Former military hospital in Plymouth, England

Stoke Military Hospital was an army medical facility in Plymouth, England.

==History==
The facility, which was sited on the north side of Stonehouse Creek, was designed for use by the British Army and styled to match the Royal Naval Hospital on the south side of the creek. It was built using Napoleonic prisoners of war, who were housed in prison ships on the Hamoaze, and was completed in 1797. It was used extensively during the Crimean War and the Second Boer War and then again in the First World War and Second World War.
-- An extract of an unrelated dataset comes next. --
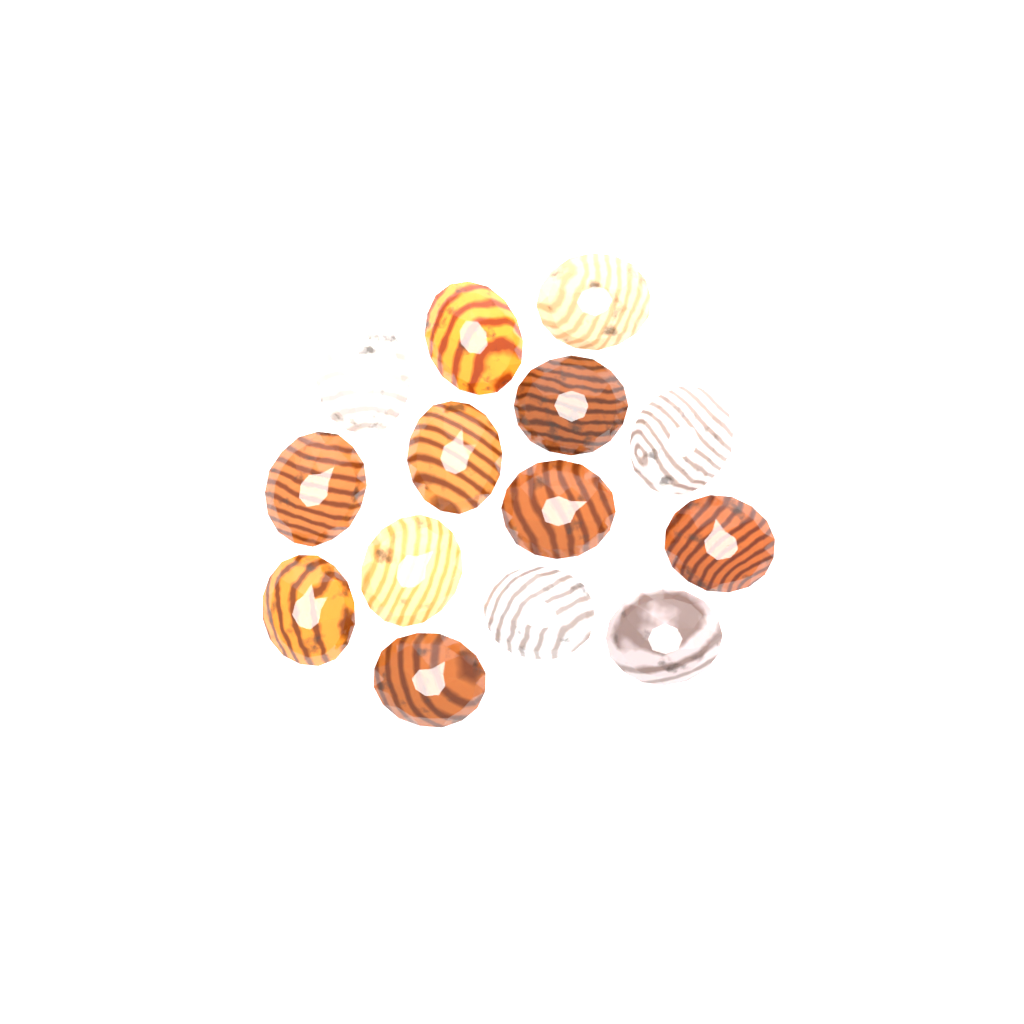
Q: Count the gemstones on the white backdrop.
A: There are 14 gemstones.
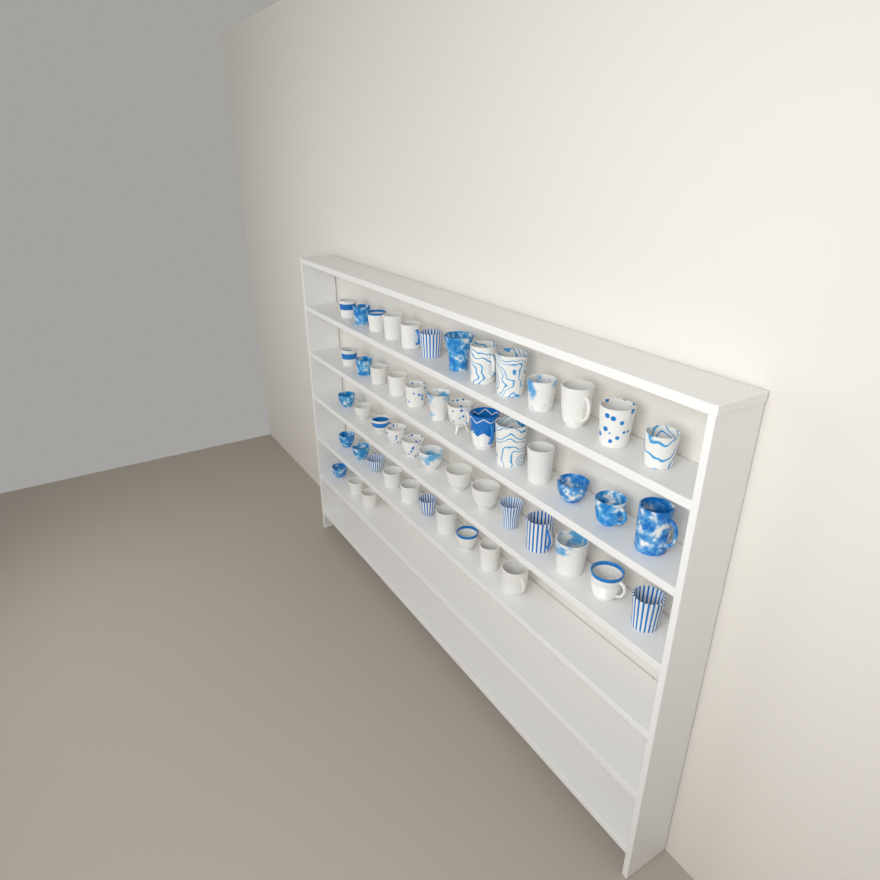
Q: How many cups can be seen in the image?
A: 52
The Grade II listed building consists of four 3 storey square ward blocks made of limestone plus an administration building. The ward blocks are laid out in a line, joined by an arched colonnade, which is 166.18 metre long, with a balcony facing what is now the school playing fields. Stonehouse creek originally allowed ships to disembark patients directly to the hospital but was filled in during the 1960s.

At the end of the Second World War, the hospital was decommissioned and Tamar High School and Devonport High School for Boys, which had both returned from wartime evacuation, moved into the former military hospital. Each school occupied two of the four main blocks of the original hospital, Devonport High School the easternmost blocks plus the administration building. After Tamar High School closed in 1989, Devonport High School for Boys, expanded to occupy the whole site.